■ **EXERCISE AIM**:
In your copy, reproduce the entries exactly as they are, minus the images.

■ **GIVEN RECORDS**:
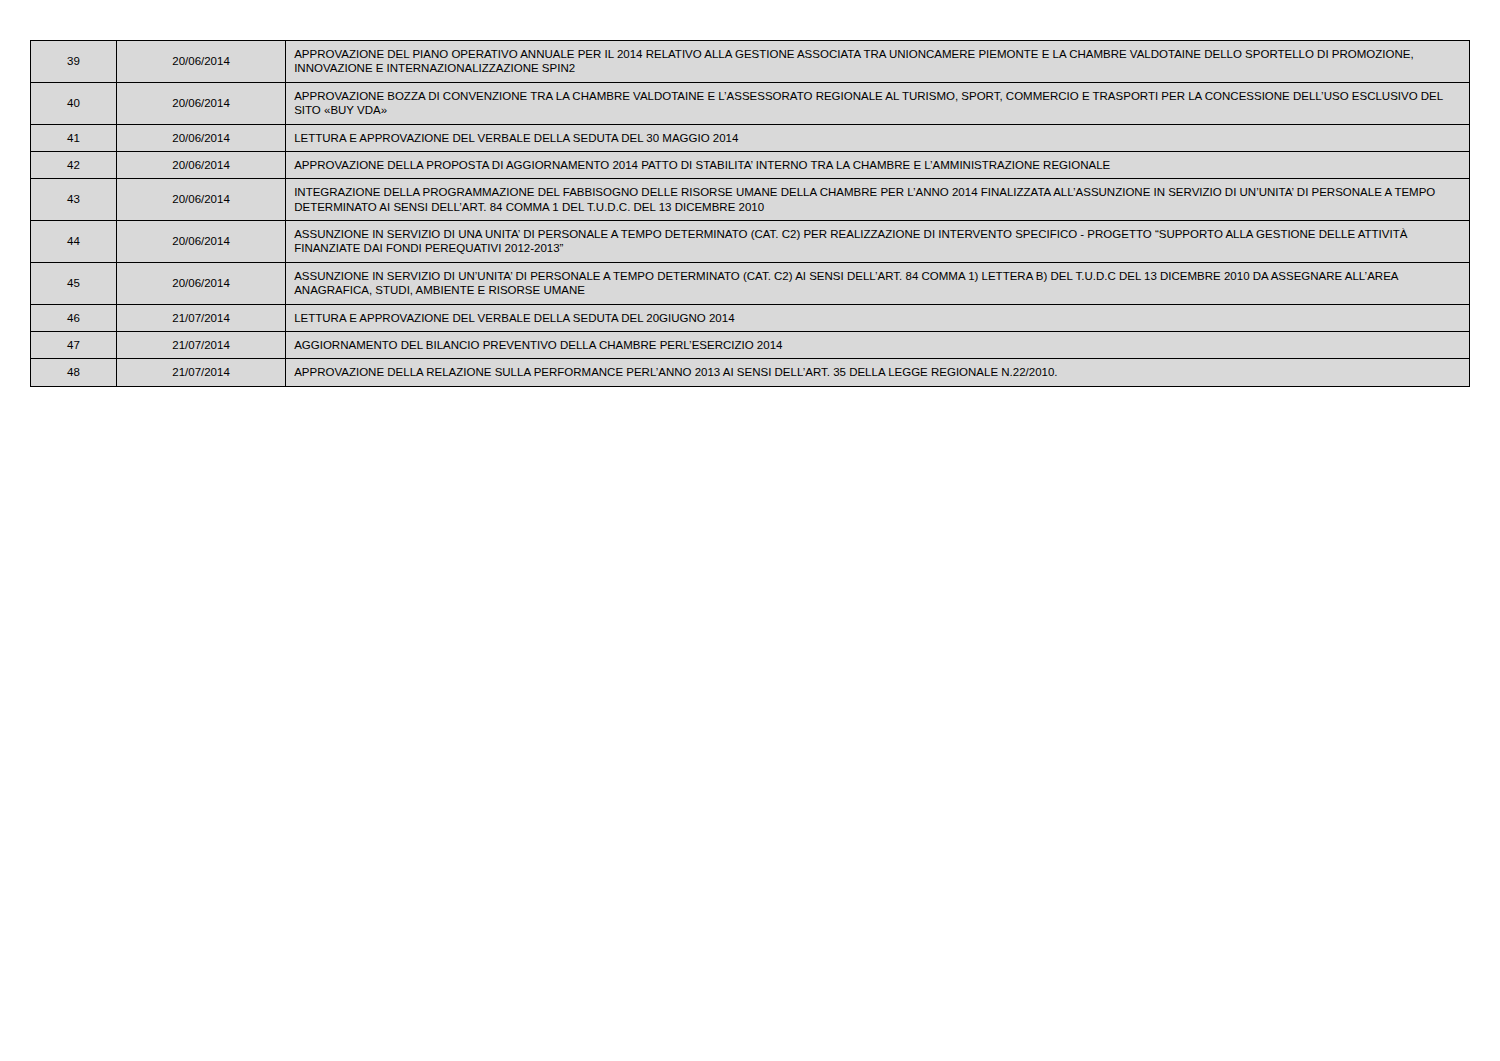| 39 | 20/06/2014 | APPROVAZIONE DEL PIANO OPERATIVO ANNUALE PER IL 2014 RELATIVO ALLA GESTIONE ASSOCIATA TRA UNIONCAMERE PIEMONTE E LA CHAMBRE VALDOTAINE DELLO SPORTELLO DI PROMOZIONE, INNOVAZIONE E INTERNAZIONALIZZAZIONE SPIN2 |
| 40 | 20/06/2014 | APPROVAZIONE BOZZA DI CONVENZIONE TRA LA CHAMBRE VALDOTAINE E L’ASSESSORATO REGIONALE AL TURISMO, SPORT, COMMERCIO E TRASPORTI PER LA CONCESSIONE DELL’USO ESCLUSIVO DEL SITO «BUY VDA» |
| 41 | 20/06/2014 | LETTURA E APPROVAZIONE DEL VERBALE DELLA SEDUTA DEL 30 MAGGIO 2014 |
| 42 | 20/06/2014 | APPROVAZIONE DELLA PROPOSTA DI AGGIORNAMENTO 2014 PATTO DI STABILITA’ INTERNO TRA LA CHAMBRE E L’AMMINISTRAZIONE REGIONALE |
| 43 | 20/06/2014 | INTEGRAZIONE DELLA PROGRAMMAZIONE DEL FABBISOGNO DELLE RISORSE UMANE DELLA CHAMBRE PER L’ANNO 2014 FINALIZZATA ALL’ASSUNZIONE IN SERVIZIO DI UN’UNITA’ DI PERSONALE A TEMPO DETERMINATO AI SENSI DELL’ART. 84 COMMA 1 DEL T.U.D.C. DEL 13 DICEMBRE 2010 |
| 44 | 20/06/2014 | ASSUNZIONE IN SERVIZIO DI UNA UNITA’ DI PERSONALE A TEMPO DETERMINATO (CAT. C2) PER REALIZZAZIONE DI INTERVENTO SPECIFICO - PROGETTO “SUPPORTO ALLA GESTIONE DELLE ATTIVITÀ FINANZIATE DAI FONDI PEREQUATIVI 2012-2013” |
| 45 | 20/06/2014 | ASSUNZIONE IN SERVIZIO DI UN’UNITA’ DI PERSONALE A TEMPO DETERMINATO (CAT. C2) AI SENSI DELL’ART. 84 COMMA 1) LETTERA B) DEL T.U.D.C DEL 13 DICEMBRE 2010 DA ASSEGNARE ALL’AREA ANAGRAFICA, STUDI, AMBIENTE E RISORSE UMANE |
| 46 | 21/07/2014 | LETTURA E APPROVAZIONE DEL VERBALE DELLA SEDUTA DEL 20GIUGNO 2014 |
| 47 | 21/07/2014 | AGGIORNAMENTO DEL BILANCIO PREVENTIVO DELLA CHAMBRE PERL’ESERCIZIO 2014 |
| 48 | 21/07/2014 | APPROVAZIONE DELLA RELAZIONE SULLA PERFORMANCE PERL’ANNO 2013 AI SENSI DELL’ART. 35 DELLA LEGGE REGIONALE N.22/2010. |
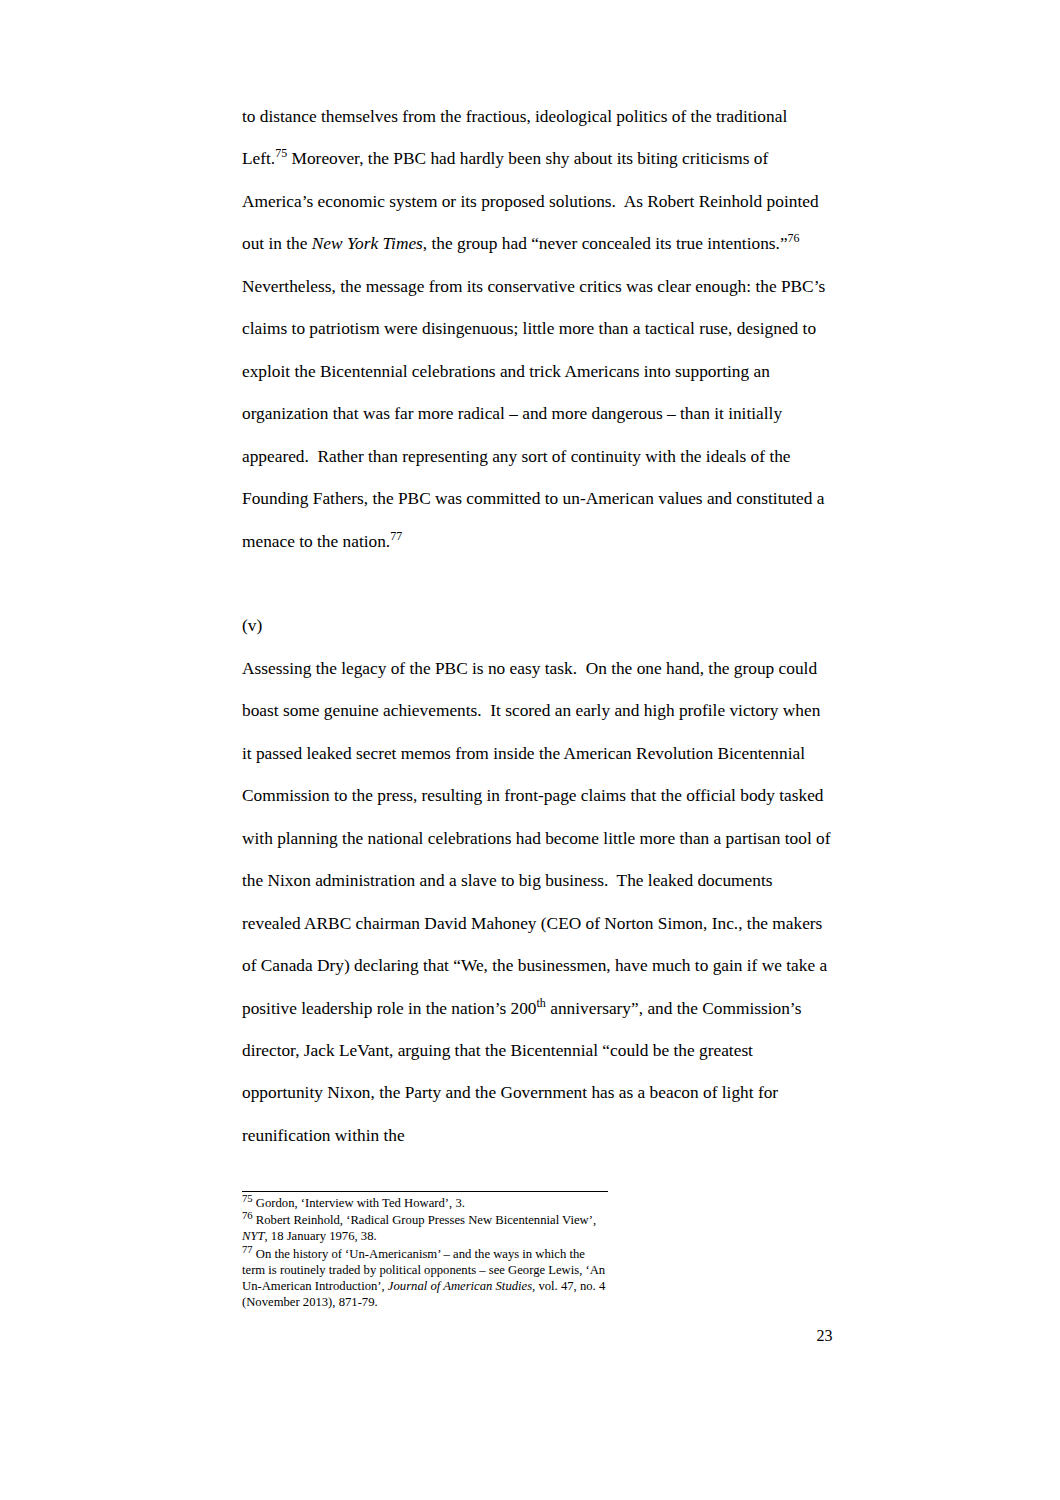to distance themselves from the fractious, ideological politics of the traditional Left.75 Moreover, the PBC had hardly been shy about its biting criticisms of America’s economic system or its proposed solutions. As Robert Reinhold pointed out in the New York Times, the group had “never concealed its true intentions.”76 Nevertheless, the message from its conservative critics was clear enough: the PBC’s claims to patriotism were disingenuous; little more than a tactical ruse, designed to exploit the Bicentennial celebrations and trick Americans into supporting an organization that was far more radical – and more dangerous – than it initially appeared. Rather than representing any sort of continuity with the ideals of the Founding Fathers, the PBC was committed to un-American values and constituted a menace to the nation.77
(v)
Assessing the legacy of the PBC is no easy task. On the one hand, the group could boast some genuine achievements. It scored an early and high profile victory when it passed leaked secret memos from inside the American Revolution Bicentennial Commission to the press, resulting in front-page claims that the official body tasked with planning the national celebrations had become little more than a partisan tool of the Nixon administration and a slave to big business. The leaked documents revealed ARBC chairman David Mahoney (CEO of Norton Simon, Inc., the makers of Canada Dry) declaring that “We, the businessmen, have much to gain if we take a positive leadership role in the nation’s 200th anniversary”, and the Commission’s director, Jack LeVant, arguing that the Bicentennial “could be the greatest opportunity Nixon, the Party and the Government has as a beacon of light for reunification within the
75 Gordon, ‘Interview with Ted Howard’, 3.
76 Robert Reinhold, ‘Radical Group Presses New Bicentennial View’, NYT, 18 January 1976, 38.
77 On the history of ‘Un-Americanism’ – and the ways in which the term is routinely traded by political opponents – see George Lewis, ‘An Un-American Introduction’, Journal of American Studies, vol. 47, no. 4 (November 2013), 871-79.
23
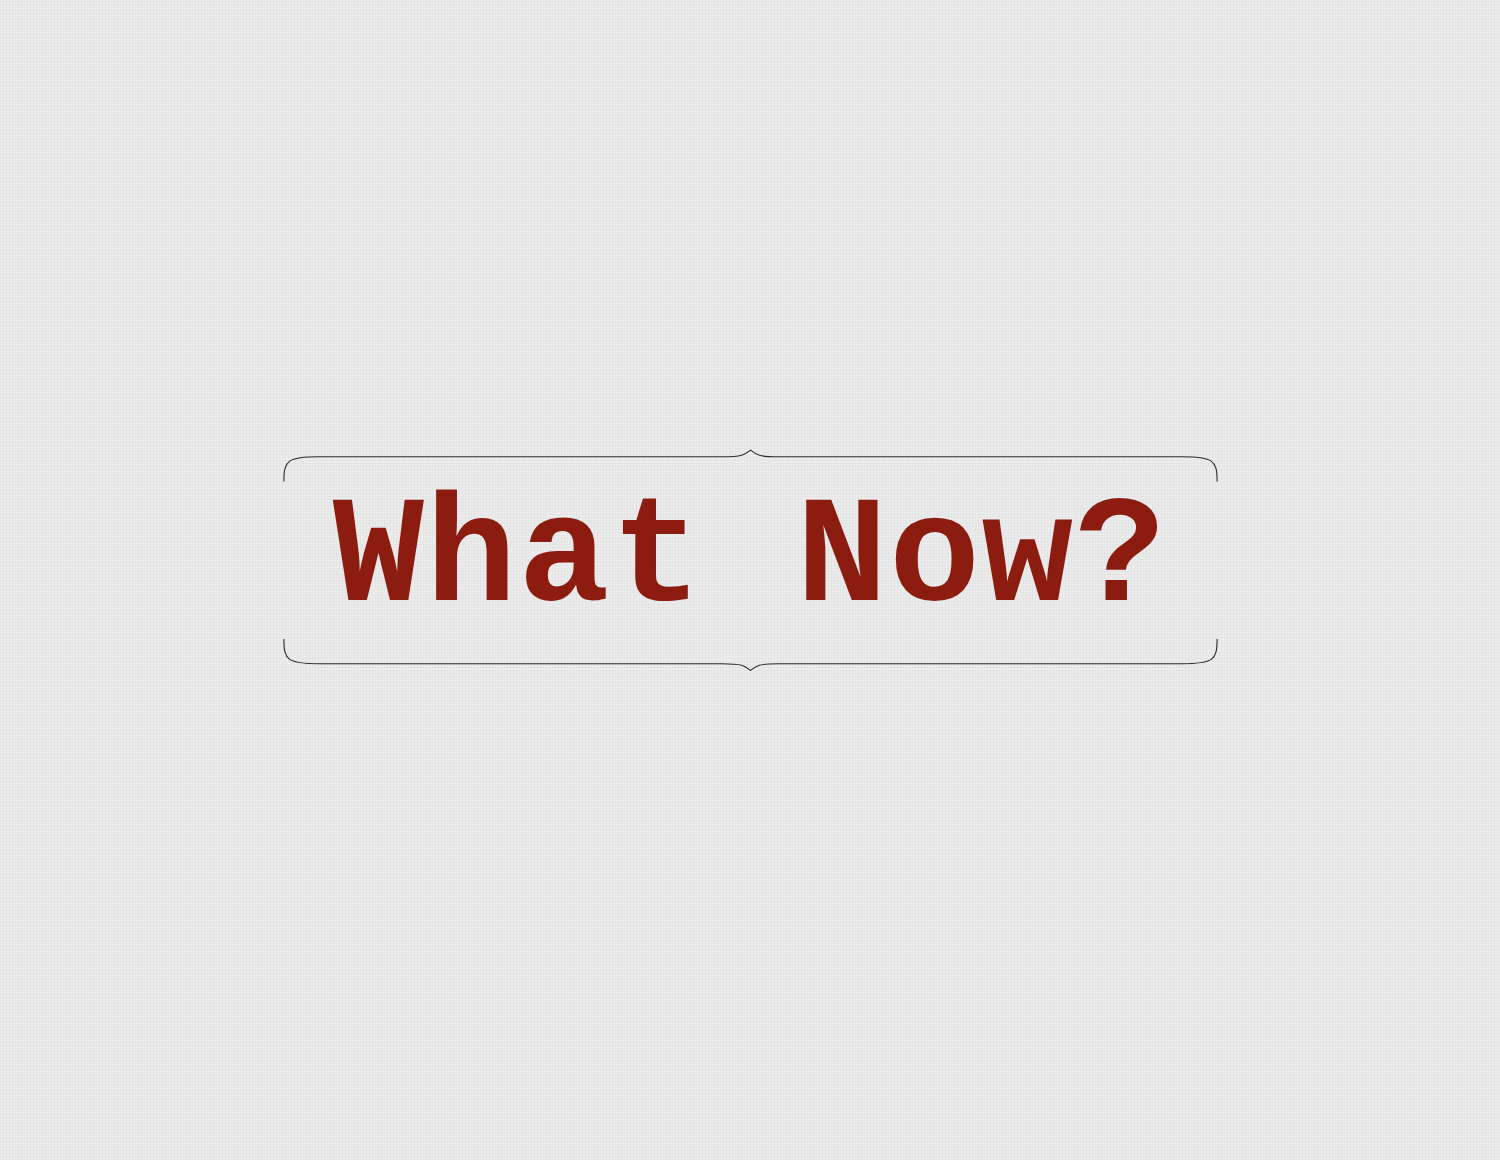What Now?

■ **SOLVED EXERCISE**:
| 39 | 20/06/2014 | APPROVAZIONE DEL PIANO OPERATIVO ANNUALE PER IL 2014 RELATIVO ALLA GESTIONE ASSOCIATA TRA UNIONCAMERE PIEMONTE E LA CHAMBRE VALDOTAINE DELLO SPORTELLO DI PROMOZIONE, INNOVAZIONE E INTERNAZIONALIZZAZIONE SPIN2 |
| 40 | 20/06/2014 | APPROVAZIONE BOZZA DI CONVENZIONE TRA LA CHAMBRE VALDOTAINE E L’ASSESSORATO REGIONALE AL TURISMO, SPORT, COMMERCIO E TRASPORTI PER LA CONCESSIONE DELL’USO ESCLUSIVO DEL SITO «BUY VDA» |
| 41 | 20/06/2014 | LETTURA E APPROVAZIONE DEL VERBALE DELLA SEDUTA DEL 30 MAGGIO 2014 |
| 42 | 20/06/2014 | APPROVAZIONE DELLA PROPOSTA DI AGGIORNAMENTO 2014 PATTO DI STABILITA’ INTERNO TRA LA CHAMBRE E L’AMMINISTRAZIONE REGIONALE |
| 43 | 20/06/2014 | INTEGRAZIONE DELLA PROGRAMMAZIONE DEL FABBISOGNO DELLE RISORSE UMANE DELLA CHAMBRE PER L’ANNO 2014 FINALIZZATA ALL’ASSUNZIONE IN SERVIZIO DI UN’UNITA’ DI PERSONALE A TEMPO DETERMINATO AI SENSI DELL’ART. 84 COMMA 1 DEL T.U.D.C. DEL 13 DICEMBRE 2010 |
| 44 | 20/06/2014 | ASSUNZIONE IN SERVIZIO DI UNA UNITA’ DI PERSONALE A TEMPO DETERMINATO (CAT. C2) PER REALIZZAZIONE DI INTERVENTO SPECIFICO - PROGETTO “SUPPORTO ALLA GESTIONE DELLE ATTIVITÀ FINANZIATE DAI FONDI PEREQUATIVI 2012-2013” |
| 45 | 20/06/2014 | ASSUNZIONE IN SERVIZIO DI UN’UNITA’ DI PERSONALE A TEMPO DETERMINATO (CAT. C2) AI SENSI DELL’ART. 84 COMMA 1) LETTERA B) DEL T.U.D.C DEL 13 DICEMBRE 2010 DA ASSEGNARE ALL’AREA ANAGRAFICA, STUDI, AMBIENTE E RISORSE UMANE |
| 46 | 21/07/2014 | LETTURA E APPROVAZIONE DEL VERBALE DELLA SEDUTA DEL 20GIUGNO 2014 |
| 47 | 21/07/2014 | AGGIORNAMENTO DEL BILANCIO PREVENTIVO DELLA CHAMBRE PERL’ESERCIZIO 2014 |
| 48 | 21/07/2014 | APPROVAZIONE DELLA RELAZIONE SULLA PERFORMANCE PERL’ANNO 2013 AI SENSI DELL’ART. 35 DELLA LEGGE REGIONALE N.22/2010. |
to distance themselves from the fractious, ideological politics of the traditional Left.75 Moreover, the PBC had hardly been shy about its biting criticisms of America’s economic system or its proposed solutions. As Robert Reinhold pointed out in the New York Times, the group had “never concealed its true intentions.”76 Nevertheless, the message from its conservative critics was clear enough: the PBC’s claims to patriotism were disingenuous; little more than a tactical ruse, designed to exploit the Bicentennial celebrations and trick Americans into supporting an organization that was far more radical – and more dangerous – than it initially appeared. Rather than representing any sort of continuity with the ideals of the Founding Fathers, the PBC was committed to un-American values and constituted a menace to the nation.77
(v)
Assessing the legacy of the PBC is no easy task. On the one hand, the group could boast some genuine achievements. It scored an early and high profile victory when it passed leaked secret memos from inside the American Revolution Bicentennial Commission to the press, resulting in front-page claims that the official body tasked with planning the national celebrations had become little more than a partisan tool of the Nixon administration and a slave to big business. The leaked documents revealed ARBC chairman David Mahoney (CEO of Norton Simon, Inc., the makers of Canada Dry) declaring that “We, the businessmen, have much to gain if we take a positive leadership role in the nation’s 200th anniversary”, and the Commission’s director, Jack LeVant, arguing that the Bicentennial “could be the greatest opportunity Nixon, the Party and the Government has as a beacon of light for reunification within the
75 Gordon, ‘Interview with Ted Howard’, 3.
76 Robert Reinhold, ‘Radical Group Presses New Bicentennial View’, NYT, 18 January 1976, 38.
77 On the history of ‘Un-Americanism’ – and the ways in which the term is routinely traded by political opponents – see George Lewis, ‘An Un-American Introduction’, Journal of American Studies, vol. 47, no. 4 (November 2013), 871-79.
23
What Now?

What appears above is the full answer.